Preemptive CA in bridges?

Farrell mfarrel2 at tampabay.rr.com
Thu Apr 6 04:39:54 MDT 2006


"What would be wrong with preemptively treating all the bridge pins in the whole piano with CA..."

I'm not sure how much effect CA will have on a fully assembled newer piano in excellent condition - remember CA has little shear strength - but I think the general idea is a good one. This is why myself, and some others at least, epoxy-treat the bridge pin hole during the pinning procedure of rebuilding. There are different ways to do it, but I swab the bridge pin hole with a length of piano wire dipped in epoxy (I get a couple drops in there). Then I dip the base of the new bridge pin in epoxy and tap it in place.

Terry Farrell

----- Original Message ----- 
> Speaking of CA to fill the gaps around bridge pins, let me make a few 
> suppositions, then advance a thought.
> 
> 1. Besides filling the gap, the CA also penetrates the wood surrounding 
> the hole, and then solidifies into a sleeve which is custom-fit to the 
> pin and its particular hole. So, to the extent the CA adheres to the 
> pin, it not only corrects the fit, it also locks it into the bridge cap 
> and root.
> 
> 2. Presumably, the CA we choose to use is as rigid as wood or more so, 
> and therefore would conduct vibration as well or better (is this true?).
> 
> 3. Because it is a type of plastic, the CA'd bridge resists 
> humidity-cycle-related dimensional changes better than naked wood would.
> 
> 4. Therefore, besides filling gaps, it seems to me that CA _possibly_ 
> improves the bridge and cap functionally, above and beyond just 
> repairing looseness.
> 
> So this all makes me wonder: What would be wrong with preemptively 
> treating all the bridge pins in the whole piano with CA, before there is 
> ever a problem, to prevent the development of loose bridge pins and 
> related possible falseness, tuning instability, and ugly cracking?
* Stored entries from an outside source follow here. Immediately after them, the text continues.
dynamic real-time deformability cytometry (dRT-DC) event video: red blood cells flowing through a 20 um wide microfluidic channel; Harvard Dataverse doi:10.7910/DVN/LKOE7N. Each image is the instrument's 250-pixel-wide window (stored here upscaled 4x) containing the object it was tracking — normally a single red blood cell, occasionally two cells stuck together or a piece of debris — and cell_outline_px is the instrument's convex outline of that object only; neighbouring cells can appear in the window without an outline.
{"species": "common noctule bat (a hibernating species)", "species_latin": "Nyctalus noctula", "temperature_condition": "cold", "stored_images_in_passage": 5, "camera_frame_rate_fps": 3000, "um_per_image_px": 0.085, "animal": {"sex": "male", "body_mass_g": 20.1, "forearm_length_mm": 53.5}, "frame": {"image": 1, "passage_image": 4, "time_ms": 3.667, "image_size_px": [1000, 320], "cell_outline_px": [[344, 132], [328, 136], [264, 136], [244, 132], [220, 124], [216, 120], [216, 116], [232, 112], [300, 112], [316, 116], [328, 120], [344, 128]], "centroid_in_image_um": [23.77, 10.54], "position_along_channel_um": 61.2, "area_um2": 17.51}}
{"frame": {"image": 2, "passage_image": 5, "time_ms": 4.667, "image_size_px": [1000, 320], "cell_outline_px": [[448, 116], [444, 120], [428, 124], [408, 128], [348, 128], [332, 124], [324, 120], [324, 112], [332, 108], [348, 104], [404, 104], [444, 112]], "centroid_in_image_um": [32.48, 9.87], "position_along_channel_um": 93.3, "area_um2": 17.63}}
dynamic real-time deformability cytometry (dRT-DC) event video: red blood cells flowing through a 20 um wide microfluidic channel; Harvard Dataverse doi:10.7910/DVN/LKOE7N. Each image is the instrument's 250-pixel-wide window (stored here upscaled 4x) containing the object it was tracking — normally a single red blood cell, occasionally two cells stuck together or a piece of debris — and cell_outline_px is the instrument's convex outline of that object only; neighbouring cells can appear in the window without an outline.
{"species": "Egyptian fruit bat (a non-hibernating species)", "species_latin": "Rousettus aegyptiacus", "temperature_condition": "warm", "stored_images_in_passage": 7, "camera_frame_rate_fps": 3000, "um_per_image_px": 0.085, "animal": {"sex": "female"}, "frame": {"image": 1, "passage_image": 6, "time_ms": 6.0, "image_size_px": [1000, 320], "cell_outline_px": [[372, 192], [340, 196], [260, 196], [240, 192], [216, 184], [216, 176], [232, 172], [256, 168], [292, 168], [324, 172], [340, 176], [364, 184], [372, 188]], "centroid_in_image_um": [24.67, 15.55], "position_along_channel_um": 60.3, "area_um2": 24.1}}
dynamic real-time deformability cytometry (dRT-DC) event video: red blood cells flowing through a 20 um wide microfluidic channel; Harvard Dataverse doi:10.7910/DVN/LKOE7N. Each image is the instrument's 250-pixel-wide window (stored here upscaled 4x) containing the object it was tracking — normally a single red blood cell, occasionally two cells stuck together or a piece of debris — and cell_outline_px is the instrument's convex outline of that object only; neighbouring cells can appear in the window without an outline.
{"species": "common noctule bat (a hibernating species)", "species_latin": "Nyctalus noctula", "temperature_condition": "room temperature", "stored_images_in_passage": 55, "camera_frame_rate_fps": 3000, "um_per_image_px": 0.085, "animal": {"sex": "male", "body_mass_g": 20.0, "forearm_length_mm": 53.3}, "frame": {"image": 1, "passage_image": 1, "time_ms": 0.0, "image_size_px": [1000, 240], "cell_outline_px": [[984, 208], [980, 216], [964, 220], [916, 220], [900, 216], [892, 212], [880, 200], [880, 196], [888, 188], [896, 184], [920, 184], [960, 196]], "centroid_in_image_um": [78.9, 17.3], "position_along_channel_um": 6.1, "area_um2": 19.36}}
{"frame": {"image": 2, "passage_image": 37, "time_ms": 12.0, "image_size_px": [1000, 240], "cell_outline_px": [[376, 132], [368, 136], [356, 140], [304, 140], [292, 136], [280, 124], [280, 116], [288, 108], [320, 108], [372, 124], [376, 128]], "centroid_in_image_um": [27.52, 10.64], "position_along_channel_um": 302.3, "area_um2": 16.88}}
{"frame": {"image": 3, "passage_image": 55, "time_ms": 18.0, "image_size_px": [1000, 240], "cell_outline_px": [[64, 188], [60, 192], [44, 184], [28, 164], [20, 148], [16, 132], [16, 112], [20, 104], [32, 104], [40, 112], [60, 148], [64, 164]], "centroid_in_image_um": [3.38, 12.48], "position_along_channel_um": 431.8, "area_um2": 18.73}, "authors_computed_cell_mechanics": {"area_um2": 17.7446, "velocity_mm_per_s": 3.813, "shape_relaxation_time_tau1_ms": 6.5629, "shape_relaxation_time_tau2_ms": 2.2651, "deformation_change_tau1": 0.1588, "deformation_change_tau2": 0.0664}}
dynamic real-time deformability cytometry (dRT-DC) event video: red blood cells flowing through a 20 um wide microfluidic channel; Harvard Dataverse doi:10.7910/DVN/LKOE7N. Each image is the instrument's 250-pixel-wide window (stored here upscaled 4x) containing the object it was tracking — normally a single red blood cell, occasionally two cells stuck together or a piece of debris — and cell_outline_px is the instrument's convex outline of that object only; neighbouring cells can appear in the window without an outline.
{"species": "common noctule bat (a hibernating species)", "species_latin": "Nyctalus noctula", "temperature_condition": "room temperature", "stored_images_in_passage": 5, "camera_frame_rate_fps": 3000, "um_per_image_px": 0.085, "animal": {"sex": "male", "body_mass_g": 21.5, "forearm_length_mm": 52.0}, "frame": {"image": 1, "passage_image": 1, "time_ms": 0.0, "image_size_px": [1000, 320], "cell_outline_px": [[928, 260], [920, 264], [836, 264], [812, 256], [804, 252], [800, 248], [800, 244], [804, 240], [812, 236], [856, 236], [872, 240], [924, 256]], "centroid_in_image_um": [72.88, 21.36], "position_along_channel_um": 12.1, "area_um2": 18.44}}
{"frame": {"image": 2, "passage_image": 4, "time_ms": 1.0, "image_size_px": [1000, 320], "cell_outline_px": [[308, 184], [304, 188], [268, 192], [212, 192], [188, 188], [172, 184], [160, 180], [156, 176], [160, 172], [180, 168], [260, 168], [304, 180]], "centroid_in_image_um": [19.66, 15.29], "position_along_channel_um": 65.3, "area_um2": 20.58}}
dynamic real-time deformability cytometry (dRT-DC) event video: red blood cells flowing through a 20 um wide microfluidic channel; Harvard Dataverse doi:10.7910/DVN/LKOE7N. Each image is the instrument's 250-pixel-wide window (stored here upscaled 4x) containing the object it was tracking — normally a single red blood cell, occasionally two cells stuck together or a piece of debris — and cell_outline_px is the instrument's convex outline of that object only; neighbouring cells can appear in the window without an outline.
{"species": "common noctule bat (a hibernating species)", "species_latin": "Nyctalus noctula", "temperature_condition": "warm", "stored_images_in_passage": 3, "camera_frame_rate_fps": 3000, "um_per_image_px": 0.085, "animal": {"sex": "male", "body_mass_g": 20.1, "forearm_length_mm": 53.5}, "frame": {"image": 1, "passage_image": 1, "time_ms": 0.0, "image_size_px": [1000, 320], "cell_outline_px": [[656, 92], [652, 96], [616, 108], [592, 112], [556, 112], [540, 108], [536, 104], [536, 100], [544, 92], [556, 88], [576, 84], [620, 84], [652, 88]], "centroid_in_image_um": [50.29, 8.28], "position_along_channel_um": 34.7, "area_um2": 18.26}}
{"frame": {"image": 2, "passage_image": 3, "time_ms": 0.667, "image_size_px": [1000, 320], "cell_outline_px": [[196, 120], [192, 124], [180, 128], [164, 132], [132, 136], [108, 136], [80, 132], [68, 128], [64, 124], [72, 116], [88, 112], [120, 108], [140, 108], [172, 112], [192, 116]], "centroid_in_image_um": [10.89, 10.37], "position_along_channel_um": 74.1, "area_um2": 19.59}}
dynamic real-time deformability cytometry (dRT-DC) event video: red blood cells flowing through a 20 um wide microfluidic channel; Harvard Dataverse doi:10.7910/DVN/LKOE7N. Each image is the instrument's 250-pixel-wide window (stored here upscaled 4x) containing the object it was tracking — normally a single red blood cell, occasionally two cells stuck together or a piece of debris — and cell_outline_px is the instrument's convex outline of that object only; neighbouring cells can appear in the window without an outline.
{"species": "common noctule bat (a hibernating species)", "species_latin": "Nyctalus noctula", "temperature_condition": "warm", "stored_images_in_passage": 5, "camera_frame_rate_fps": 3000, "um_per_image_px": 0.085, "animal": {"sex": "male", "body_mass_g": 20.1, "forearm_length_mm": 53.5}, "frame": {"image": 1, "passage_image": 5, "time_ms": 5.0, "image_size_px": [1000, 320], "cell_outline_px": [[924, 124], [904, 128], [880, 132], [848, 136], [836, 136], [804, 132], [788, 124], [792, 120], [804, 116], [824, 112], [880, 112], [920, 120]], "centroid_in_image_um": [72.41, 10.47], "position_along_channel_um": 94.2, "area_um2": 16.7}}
The 
> penetration of the glue into the surrounding wood spreads the 
> side-bearing load into a larger mass, thus reducing ovalling and 
> improving both dimensional and therefore tuning stability. The enhanced 
> stability might prevent cracking at the notches from ever getting 
> started, thus preserving both tone and appearance.
> 
> Has anyone noticed any kind of drawback to the use of CA, especially 
> tonal, or is its effect always somewhere between zero and positive?
> 
> Inquiringly,
> 
> -Mark Schecter
> Oakland, CA
> 
> 
> John Formsma wrote:
> >
> > What besides filling gaps would CA do? It wouldn't add mass.